- Task requirements -
Copy each line of the data below that contains the word "issues".

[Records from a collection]

****

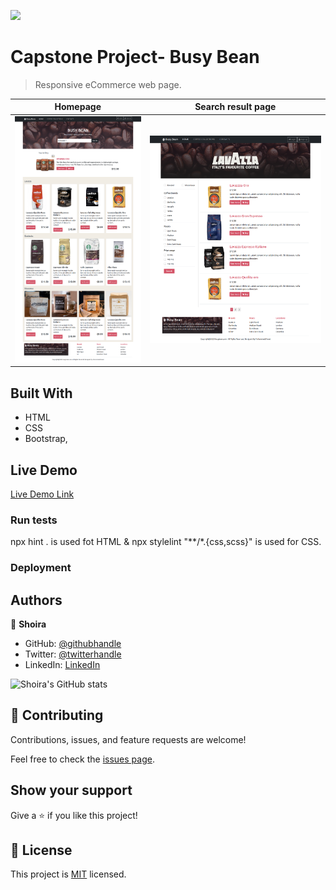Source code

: ![](https://img.shields.io/badge/Microverse-blueviolet)

# Capstone Project- Busy Bean


>  Responsive eCommerce web page. 

| Homepage | Search result page| 
| --- | --- |
| ![](./img/homepage.png) | ![](./img/search-result.png)




## Built With

- HTML
- CSS
- Bootstrap, 

## Live Demo
[Live Demo Link](https://shoirata.github.io/Busy-bean/)


### Run tests

npx hint . is used fot HTML & npx stylelint "**/*.{css,scss}" is used for CSS.

### Deployment



## Authors

👤 **Shoira**

- GitHub: [@githubhandle](https://github.com/shoirata)
- Twitter: [@twitterhandle](https://twitter.com/Shoira03)
- LinkedIn: [LinkedIn](https://www.linkedin.com/in/shoira-tashpulatova-bab4a7122/)

![Shoira's GitHub stats](https://github-readme-stats.vercel.app/api?username=shoirata&count_private=true)

## 🤝 Contributing

Contributions, issues, and feature requests are welcome!

Feel free to check the [issues page](issues/).



## Show your support

Give a ⭐️ if you like this project!


## 📝 License

This project is [MIT](lic.url) licensed.
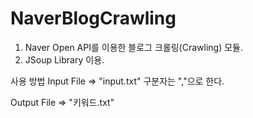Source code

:NaverBlogCrawling
=================
1. Naver Open API를 이용한 블로그 크롤링(Crawling) 모듈.
2. JSoup Library 이용.

사용 방법
Input File => "input.txt"
구분자는 ","으로 한다.

Output File => "키워드.txt"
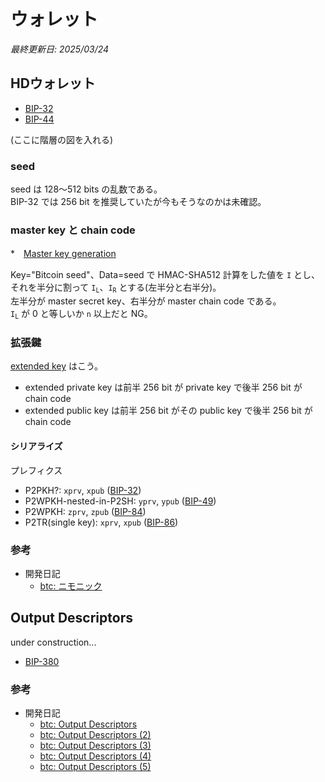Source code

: # ウォレット

_最終更新日: 2025/03/24_

## HDウォレット

* [BIP-32](https://github.com/bitcoin/bips/blob/master/bip-0032.mediawiki)
* [BIP-44](https://github.com/bitcoin/bips/blob/master/bip-0044.mediawiki)

(ここに階層の図を入れる)

### seed

seed は 128～512 bits の乱数である。  
BIP-32 では 256 bit を推奨していたが今もそうなのかは未確認。

### master key と chain code

*　[Master key generation](https://github.com/bitcoin/bips/blob/master/bip-0032.mediawiki#master-key-generation)

Key="Bitcoin seed"、Data=seed で HMAC-SHA512 計算をした値を `I` とし、それを半分に割って <code class="language-plaintext highlighter-rouge">I<sub>L</sub></code>、<code class="language-plaintext highlighter-rouge">I<sub>R</sub></code> とする(左半分と右半分)。  
左半分が master secret key、右半分が master chain code である。  
<code class="language-plaintext highlighter-rouge">I<sub>L</sub></code> が 0 と等しいか `n` 以上だと NG。

### 拡張鍵

[extended key](https://github.com/bitcoin/bips/blob/master/bip-0032.mediawiki#extended-keys) はこう。

* extended private key は前半 256 bit が private key で後半 256 bit が chain code
* extended public key は前半 256 bit がその public key で後半 256 bit が chain code

#### シリアライズ

プレフィクス

* P2PKH?: `xprv`, `xpub` ([BIP-32](https://github.com/bitcoin/bips/blob/master/bip-0032.mediawiki#serialization-format))
* P2WPKH-nested-in-P2SH: `yprv`, `ypub` ([BIP-49](https://github.com/bitcoin/bips/blob/master/bip-0049.mediawiki#extended-key-version))
* P2WPKH: `zprv`, `zpub` ([BIP-84](https://github.com/bitcoin/bips/blob/master/bip-0084.mediawiki#extended-key-version))
* P2TR(single key): `xprv`, `xpub` ([BIP-86](https://github.com/bitcoin/bips/blob/master/bip-0086.mediawiki#test-vectors))

### 参考

* 開発日記
  * [btc: ニモニック](https://blog.hirokuma.work/2025/03/20250324-btc.html)

## Output Descriptors

under construction...

* [BIP-380](https://github.com/bitcoin/bips/blob/master/bip-0380.mediawiki)

### 参考

* 開発日記
  * [btc: Output Descriptors](https://blog.hirokuma.work/2025/02/20250224-btc.html)
  * [btc: Output Descriptors (2)](https://blog.hirokuma.work/2025/02/20250225-btc2.html)
  * [btc: Output Descriptors (3)](https://blog.hirokuma.work/2025/03/20250301-btc.html)
  * [btc: Output Descriptors (4)](https://blog.hirokuma.work/2025/03/20250302-btc.html)
  * [btc: Output Descriptors (5)](https://blog.hirokuma.work/2025/03/20250303-btc.html)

****

- Exercise solution -
Contributions, issues, and feature requests are welcome!
Feel free to check the [issues page](issues/).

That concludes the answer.